- _WHAT THIS TASK INVOLVES_
Which lines below contain the word "possibile"? Find each one and copy it out in full.

*** SOURCE RECORDS Section Begins ***

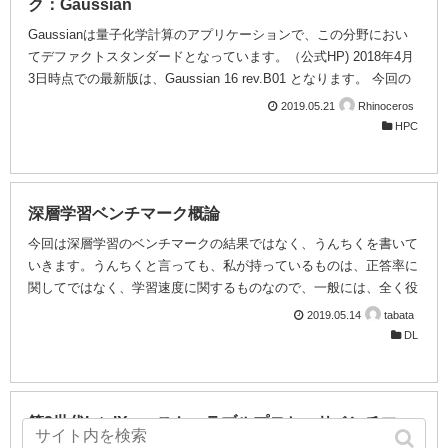
ク：Gaussian
Gaussianは量子化学計算のアプリケーションで、この分野におい
てデファクトスタンダードとなっています。（公式HP) 2018年4月
3日時点での最新版は、Gaussian 16 rev.B01 となります。 今回の
ベンチマーク環境は以下となります。 第２世代環境 （第2世代イ
2019.05.21
Rhinoceros
ンテルXeonスケーラブルプロセッサ） 第１世代環境 （第１世代イ
HPC
ンテルXeonスケーラブルプロセッサ） CPU Xeon Platinum 8268 x
2 ( 2.9GHz/24Core ) x 2 Xeon Gold 6154 ( 3.0 GHz/18Core ...
深層学習ベンチマーク概論
今回は深層学習のベンチマークの結果ではなく、うんちくを書いて
いきます。うんちくと言っても、私が持っているものは、正答率に
関してではなく、学習速度に関するものなので、一般には、全く役
に立たないと思います。
2019.05.14
tabata
DL
第2世代IntelXeonスケーラブルプロセッサベンチマー
ク：VASP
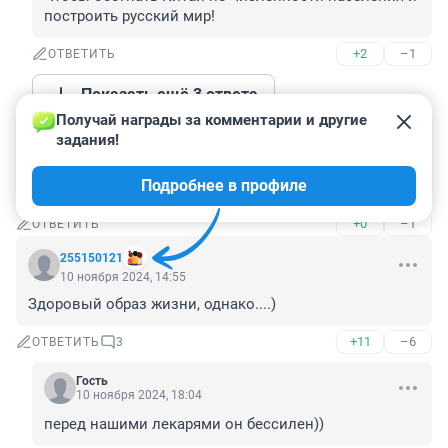
построить русский мир!
+2
–1
ОТВЕТИТЬ
Показать ещё 3 ответа
Получай награды за комментарии и другие 
задания!
Гость
10 ноября 2024, 15:12
Подробнее в профиле
Побиты все приоритеты о хорошо и плохо
+0
–1
ОТВЕТИТЬ
255150121
10 ноября 2024, 14:55
Здоровый образ жизни, однако....)
+11
–6
ОТВЕТИТЬ
3
Гость
10 ноября 2024, 18:04
перед нашими лекарями он бессилен))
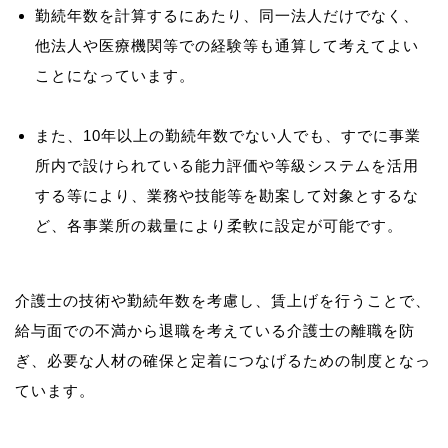
勤続年数を計算するにあたり、同一法人だけでなく、
他法人や医療機関等での経験等も通算して考えてよい
ことになっています。
また、10年以上の勤続年数でない人でも、すでに事業
所内で設けられている能力評価や等級システムを活用
する等により、業務や技能等を勘案して対象とするな
ど、各事業所の裁量により柔軟に設定が可能です。
介護士の技術や勤続年数を考慮し、賃上げを行うことで、
給与面での不満から退職を考えている介護士の離職を防
ぎ、必要な人材の確保と定着につなげるための制度となっ
ています。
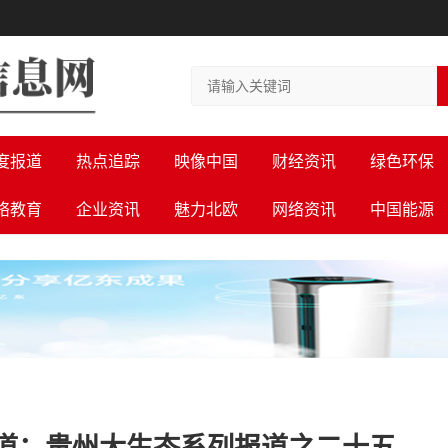
度报道
热点追踪
映像中国
财经资讯
绿色环保
络教育
企业资讯
魅力北欧
网络资讯
中国能源
道：贵州大生态系列报道之二十五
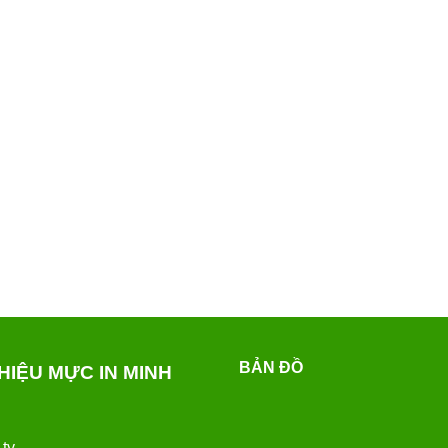
BẢN ĐỒ
THIỆU MỰC IN MINH
 ty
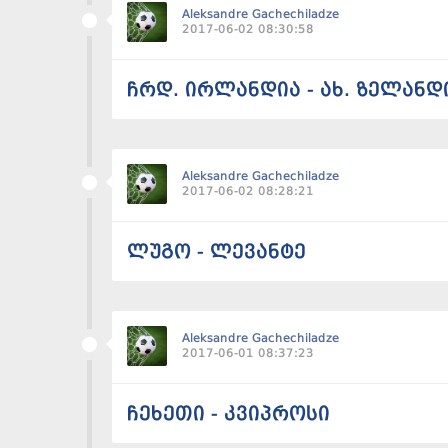
Aleksandre Gachechiladze
2017-06-02 08:30:58
ჩრდ. ირლანდია - ახ. ზელანდ
Aleksandre Gachechiladze
2017-06-02 08:28:21
ლუგო - ლევანტე
Aleksandre Gachechiladze
2017-06-01 08:37:23
ჩეხეთი - კვიპროსი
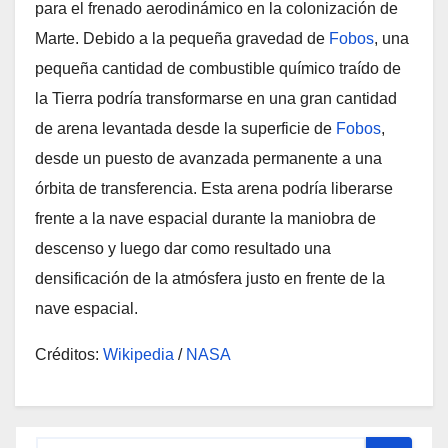
para el frenado aerodinámico en la colonización de
Marte. Debido a la pequeña gravedad de
Fobos
, una
pequeña cantidad de combustible químico traído de
la Tierra podría transformarse en una gran cantidad
de arena levantada desde la superficie de
Fobos
,
desde un puesto de avanzada permanente a una
órbita de transferencia. Esta arena podría liberarse
frente a la nave espacial durante la maniobra de
descenso y luego dar como resultado una
densificación de la atmósfera justo en frente de la
nave espacial.
Créditos:
Wikipedia
/
NASA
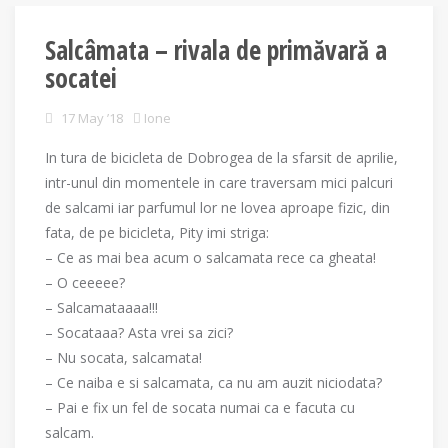
Salcâmata – rivala de primăvară a
socatei
17 May ’18
Ione
In tura de bicicleta de Dobrogea de la sfarsit de aprilie,
intr-unul din momentele in care traversam mici palcuri
de salcami iar parfumul lor ne lovea aproape fizic, din
fata, de pe bicicleta, Pity imi striga:
– Ce as mai bea acum o salcamata rece ca gheata!
– O ceeeee?
– Salcamataaaa!!!
– Socataaa? Asta vrei sa zici?
– Nu socata, salcamata!
– Ce naiba e si salcamata, ca nu am auzit niciodata?
– Pai e fix un fel de socata numai ca e facuta cu
salcam.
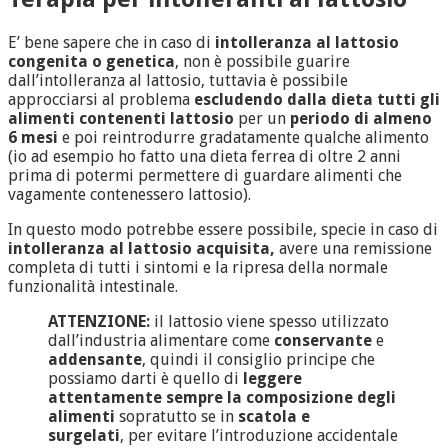
E’ bene sapere che in caso di
intolleranza al lattosio
congenita o genetica
, non è possibile guarire
dall’intolleranza al lattosio, tuttavia è possibile
approcciarsi al problema
escludendo dalla dieta tutti gli
alimenti contenenti lattosio
per un
periodo di almeno
6 mesi
e poi reintrodurre gradatamente qualche alimento
(io ad esempio ho fatto una dieta ferrea di oltre 2 anni
prima di potermi permettere di guardare alimenti che
vagamente contenessero lattosio).
In questo modo potrebbe essere possibile, specie in caso di
intolleranza al lattosio acquisita,
avere una remissione
completa di tutti i sintomi e la ripresa della normale
funzionalità intestinale.
ATTENZIONE:
il lattosio viene spesso utilizzato
dall’industria alimentare come
conservante
e
addensante
, quindi il consiglio principe che
possiamo darti è quello di
leggere
attentamente sempre la composizione degli
alimenti
sopratutto se in
scatola e
surgelati
, per evitare l’introduzione accidentale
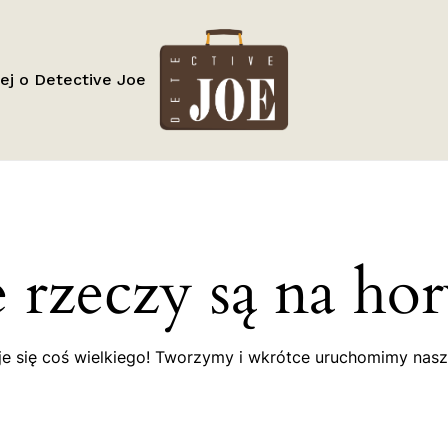
Cart
ej o Detective Joe
 rzeczy są na ho
e się coś wielkiego! Tworzymy i wkrótce uruchomimy nasz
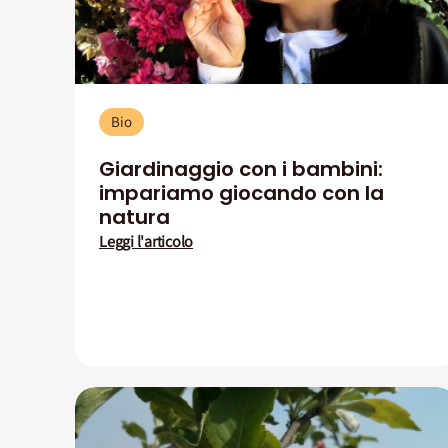
Bio
Giardinaggio con i bambini:
impariamo giocando con la
natura
Leggi l'articolo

*** SOURCE RECORDS Section Ends ***

- _TASK RESULT_
, non è possibile guarire
dall’intolleranza al lattosio, tuttavia è possibile
In questo modo potrebbe essere possibile, specie in caso di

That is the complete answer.